After sitting through a few demonstration sessions of the Learning Glass, Shen says, he was struck by how much it felt like the teacher was speaking directly to the students, “almost one-on-one. That social connection really changed how students responded to the teaching.”
K–12 Teachers Adapt Quickly to the New Technology
A handful of K–12 school districts across the country have already introduced the eGlass to their students as a way to increase student engagement during distance or hybrid learning.
In Pickerington Local School District in Ohio, Brian Seymour observed several math teachers successfully use the eGlass for virtual instruction. As executive director of instructional technology and innovation for the district and principal of the PLSD Virtual Learning Academy, he immediately saw the value of the tool.
“One teacher who really took to it had kids call her a wizard on the first day. They were like, ‘How are you doing that?’ They were very excited anytime she utilized it in class, and she enjoyed it a lot. She said it made things so much easier because she was able to see her students while writing. She used markers of different colors, and she could fade herself in and out by adjusting the light. With a traditional tablet, you’re not able to do that.”
The Pickerington teachers involved in asynchronous instruction were also able to use the eGlass and its built-in mic to create videos for students to watch on their own schedules.
The learning curve with the eGlass is not steep. Seymour says math teachers needed just a few minutes to figure out how to use the tool for the first time, adding that it was basically a “plug-and-play” situation when used in its basic mode.

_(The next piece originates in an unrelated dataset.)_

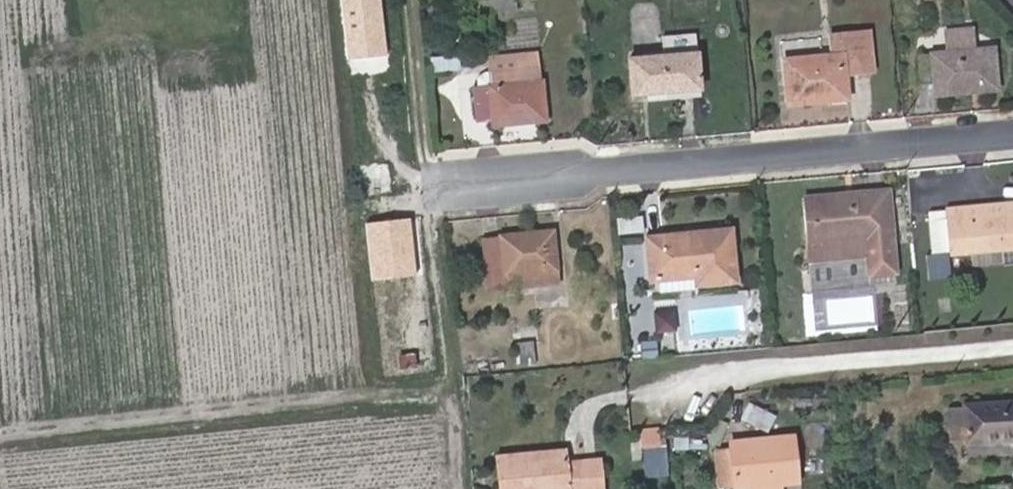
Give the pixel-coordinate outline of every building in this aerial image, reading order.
[(974,48),(972,27),(946,29),(948,52),(917,54),(920,84),(934,83),(935,95),(998,90),(994,47),(974,48)] [(831,43),(857,42),(859,70),(874,68),(869,30),(830,34),(831,43)] [(667,55),(697,52),(696,34),(666,36),(667,55)] [(848,91),(846,72),(859,70),(857,42),(831,43),(832,54),(784,59),(788,105),(819,102),(818,94),(848,91)] [(632,94),(700,88),(697,52),(667,55),(629,59),(632,94)] [(429,55),(430,70),(460,68),(459,54),(429,55)] [(490,60),(491,70),(541,64),(540,55),(490,60)] [(495,118),(495,125),(547,120),(541,64),(491,70),(493,86),(474,87),(478,120),(495,118)] [(848,91),(818,94),(819,102),(848,99),(848,91)] [(805,106),(805,118),(846,118),(846,106),(805,106)] [(864,192),(867,216),(892,214),(890,189),(864,192)] [(812,260),(833,258),(832,243),(868,241),(870,254),(872,273),(897,270),(892,214),(867,216),(864,192),(806,197),(812,260)] [(946,209),(950,254),(969,253),(968,240),(998,238),(999,250),(1012,248),(1012,203),(946,209)] [(738,281),(732,228),(647,237),(651,281),(695,277),(695,285),(738,281)] [(504,235),(504,242),(487,243),(490,288),(558,282),(553,232),(504,235)] [(998,238),(968,240),(969,253),(999,250),(998,238)] [(868,241),(832,243),(833,258),(870,254),(868,241)] [(678,331),(678,309),(658,308),(657,330),(678,331)] [(515,370),(537,369),(536,334),(514,335),(515,370)] [(399,367),(416,365),(416,353),(398,355),(399,367)] [(750,401),(741,419),(769,432),(777,414),(750,401)] [(967,439),(967,443),(1012,440),(1012,402),(965,405),(965,407),(967,439)] [(952,440),(967,439),(965,407),(950,408),(952,440)] [(644,445),(659,444),(657,428),(643,430),(644,445)] [(795,435),(729,440),(730,449),(717,450),(719,484),(734,483),(734,488),(749,487),(749,488),(783,488),(783,483),(799,482),(795,435)] [(535,461),(567,460),(567,449),(535,451),(535,461)] [(600,459),(567,460),(535,461),(535,451),(500,455),(503,488),(604,488),(600,459)]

Seymour noticed a hiccup in the process of pulling in content from the computer or browser, which shows up on the computer but not on the eGlass itself — similar to when a weatherman works with a green screen and has to point to an image that isn’t really there.
Still, he says, “I think it’s got some amazing capabilities. It’s different than anything else that’s out there right now. To be able to look at your kids and look at what you’re writing and have that projected on the board — it’s a game-changer for math teachers.”
The percentage of teachers who strongly agree that digital tools help them teach more effectively
eGlass Is Promising for K–12 Esports and Podcasting
Educators are finding the eGlass to be a great tool for math classes. Erin English, executive director of innovation at the San Diego County Office of Education (SDCOE), says this is because teaching math involves explaining “really deep concepts in a visual way. You’re teaching concepts and formulas — all those things lend themselves to looking right into your students’ eyes to see if they’re getting it. You know right at that moment if they’re not getting it, and you can adjust on the spot.”
She also says the eGlass holds promise in another growing area: esports. One reason the SDCOE purchased the eGlass for use at its Linda Vista Learning Labs was to experiment and find out if the esports experience would be more engaging for high school student players.
Alicia Gallegos Butters, SDCOE’s director of educational technology, explains: “The eGlass will help our esports teachers and coaches work with their students in both face-to-face and online environments. It takes what used to be a very static way of presenting information into a dynamic interaction, very similar to gaming.”
This spring, the Innovation Center will also introduce the eGlass in a podcasting course for 25 high school students, where both the teacher and the students will get to work with the digital tool. “We would definitely put it in the hands of students. That’s the fun part, when they start creating. That’s when the magic happens,” English adds.
English says she is a big fan of the eGlass. “I’ve been an educator for 31 years, and I’ve been in ed tech for 20 of those years. Every once in a while, you see something and go, ‘Wow, that’s interesting. That changes the perspective.’ The beauty of the eGlass is in live teaching. When you’re looking at your students as you’re teaching, you’re not missing anything.”